**Exercise details**
Copy out the records precisely, omitting pictures.

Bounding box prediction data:
※ ※ ※
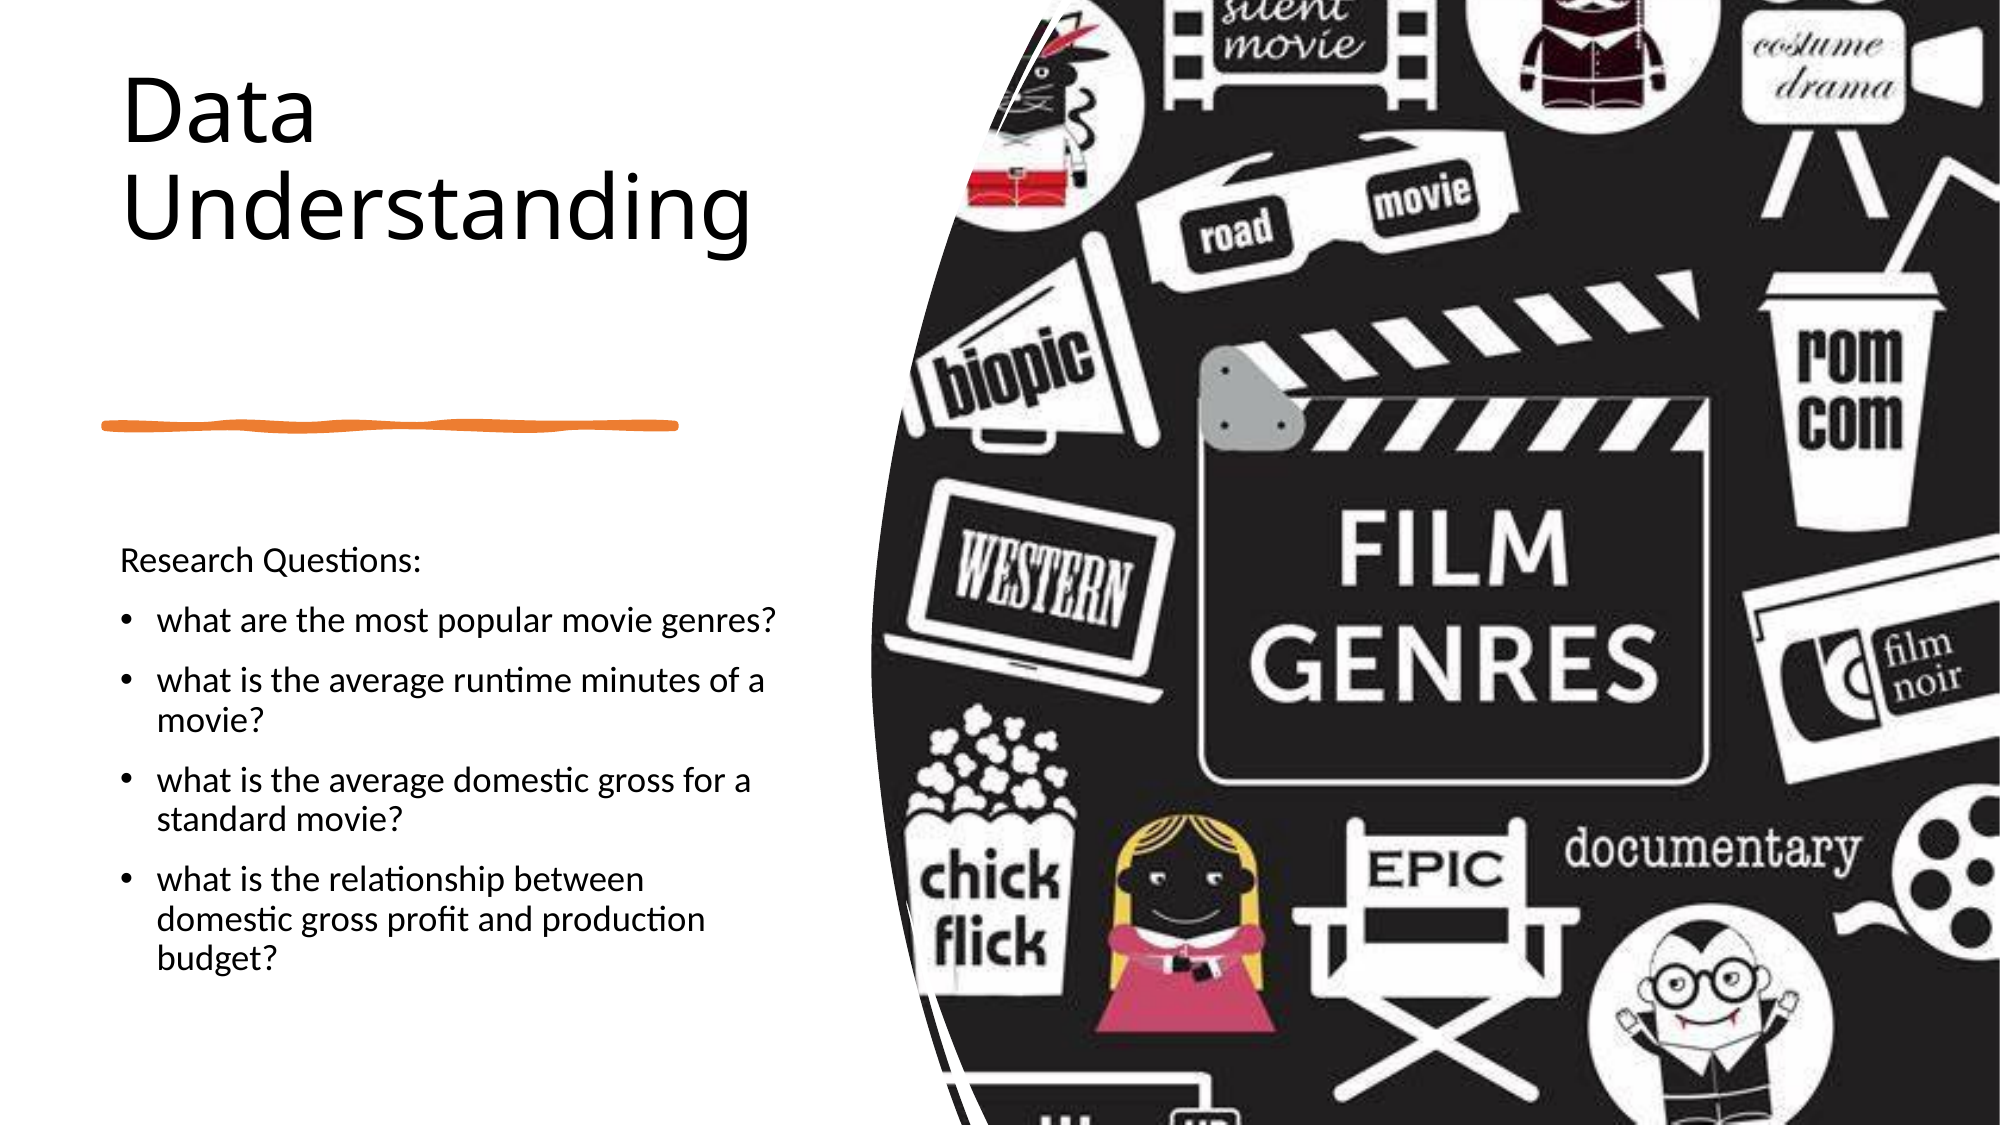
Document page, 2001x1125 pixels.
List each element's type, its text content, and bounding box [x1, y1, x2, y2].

picture [871, 0, 2000, 1125]
list Research Questions: what are the most popular movie genres? what is the average runtime minutes of a movie? what is the average domestic gross for a standard movie? what is the relationship between domestic gross profit and production budget? [105, 471, 802, 1016]
text_box [0, 0, 871, 1125]
text_box [103, 421, 676, 431]
title Data Understanding [105, 53, 822, 375]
※ ※ ※
**Exercise solution**
Document page, 2001x1125 pixels.
List each element's type, its text content, and bounding box [x1, y1, x2, y2].

picture [871, 0, 2000, 1125]
list Research Questions: what are the most popular movie genres? what is the average runtime minutes of a movie? what is the average domestic gross for a standard movie? what is the relationship between domestic gross profit and production budget? [105, 471, 802, 1016]
text_box [0, 0, 871, 1125]
text_box [103, 421, 676, 431]
title Data Understanding [105, 53, 822, 375]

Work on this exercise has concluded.